(Document section)
────────────────
These solutions include:

  • Surveys
  • Landing pages testing
  • UI variants
  • Google and Facebook ads
  • MVP versions

Each of the above ux design research techniques warrants their own post which I’ll dave for another day.

To summarize all are used to gather data and incrementally refine your solution by testing different variations. This minimizes risk and can save huge amounts of money.

You could skip this step and jump straight to designing an assumed solution but are you willing to take the chance you’re wrong?

UX Design Phase 3 – Architecture

This is where I put all the organic unorganized information I’ve gathered during the context gaining and problem discovery phase into a structure.

I look at the overall system as a concept linking the common threads and grouping relatable information.

I’ll sketch diagrams, draw system maps, create user journeys and organize the disjointed information into a robust structure we can use as the foundation underpinning everything. Some people call this ‘information architecture’

An important result that comes out of this phase is a set of design principles that will be used throughout the product’s lifetime.

UX Design Phase 4 – Mechanics

This phase in the UX Design process is where we start to see a solution coming to life. This is where most UX designers jump to initially (I would call those guys UI designers).

The Mechanics phase is where we determine how the solution will work from a UX design perspective.

Primarily this phase involves sketching and developing wireframes and prototypes to determine the UI structure and information hierarchy so your customer or user can intuitively do what they need to do to solve the problem they’ve hired your product to do.

UX Design Phase 5 – Poetics

I have taken the term ‘Poetics’ from an amazing designer called Christina Wodtke. She explains it better than I could in her article A Unified Theory for Designing Just About Anything but i’ll summarise with my own spin on it here.

Poetics is the feeling your customer or user has when experiencing your product. A digital product’s user experience exists only when someone has experienced it.
────────────────
(Using the information)
a – Reproduce the part of the UX design passage that opens with the words containing "This phase in the" and closes with "on it here.".
b – Write the next part of the passage on UX design phases, starting after its final sentence.
────────────────
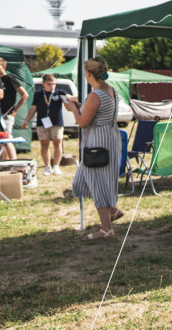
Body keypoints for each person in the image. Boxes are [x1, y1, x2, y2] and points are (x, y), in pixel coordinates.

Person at [65, 58, 122, 240]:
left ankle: (106, 228)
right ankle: (111, 210)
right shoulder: (110, 90)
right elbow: (98, 112)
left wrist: (72, 108)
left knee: (97, 181)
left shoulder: (95, 94)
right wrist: (81, 107)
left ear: (88, 73)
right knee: (91, 178)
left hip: (98, 141)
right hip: (110, 138)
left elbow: (82, 122)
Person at [23, 74, 68, 175]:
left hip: (57, 122)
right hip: (42, 123)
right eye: (49, 84)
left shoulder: (59, 92)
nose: (52, 86)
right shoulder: (38, 94)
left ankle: (56, 166)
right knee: (44, 144)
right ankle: (47, 166)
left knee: (57, 142)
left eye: (54, 84)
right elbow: (33, 108)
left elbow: (68, 98)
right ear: (43, 84)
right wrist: (27, 120)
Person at [0, 58, 28, 160]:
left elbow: (24, 94)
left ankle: (14, 162)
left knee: (6, 138)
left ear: (3, 66)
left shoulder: (9, 78)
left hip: (7, 114)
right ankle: (1, 163)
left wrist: (15, 110)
────────────────
(Results for the exercise)
a –
This phase in the UX Design process is where we start to see a solution coming to life. This is where most UX designers jump to initially (I would call those guys UI designers).

The Mechanics phase is where we determine how the solution will work from a UX design perspective.

Primarily this phase involves sketching and developing wireframes and prototypes to determine the UI structure and information hierarchy so your customer or user can intuitively do what they need to do to solve the problem they’ve hired your product to do.

UX Design Phase 5 – Poetics

I have taken the term ‘Poetics’ from an amazing designer called Christina Wodtke. She explains it better than I could in her article A Unified Theory for Designing Just About Anything but i’ll summarise with my own spin on it here.

b –
You can think of poetics as the subconscious attraction you have to a product. This includes the visual aesthetic appearance, animation, and tone of the language.

Functionally your product will work with the minimum effort given to Poetics. The experience your customer/user has will happen regardless as long as they can complete their task.

Poetics gives a layer of aesthetic delight to your product that enhances the customer/user experience.

This UX design practice is what people gravitate towards as it congers up the nice feeling we get when we look at something beautiful.

Any good UX designer knows the poetic phase comes last. It can even happen after the release of your product or feature. You may not want to spend marketing dollars but you can solve the problem without this stage.

UX Design Phase 6 – Measurement

After we have released your product or feature we now need to find out if it is producing the desired results. How do you know your product’s UX is successfully doing what it was designed to do.

In the Context phase, we should have defined what metrics and KPI’s we were designing for. We now need to measure product usage to see if those metrics will be achieved and if not what can be refined to increase the chance of success.

I personally like to use Google’s HEART framework for UX design measurement. You can read more about it in the article Google’s HEART framework for measuring UX. Or continue here…

HEART stands for Happiness, Engagement, Adoption, Retention, and Task Success.

These metrics cover everything to do with the UX design… and overall product success.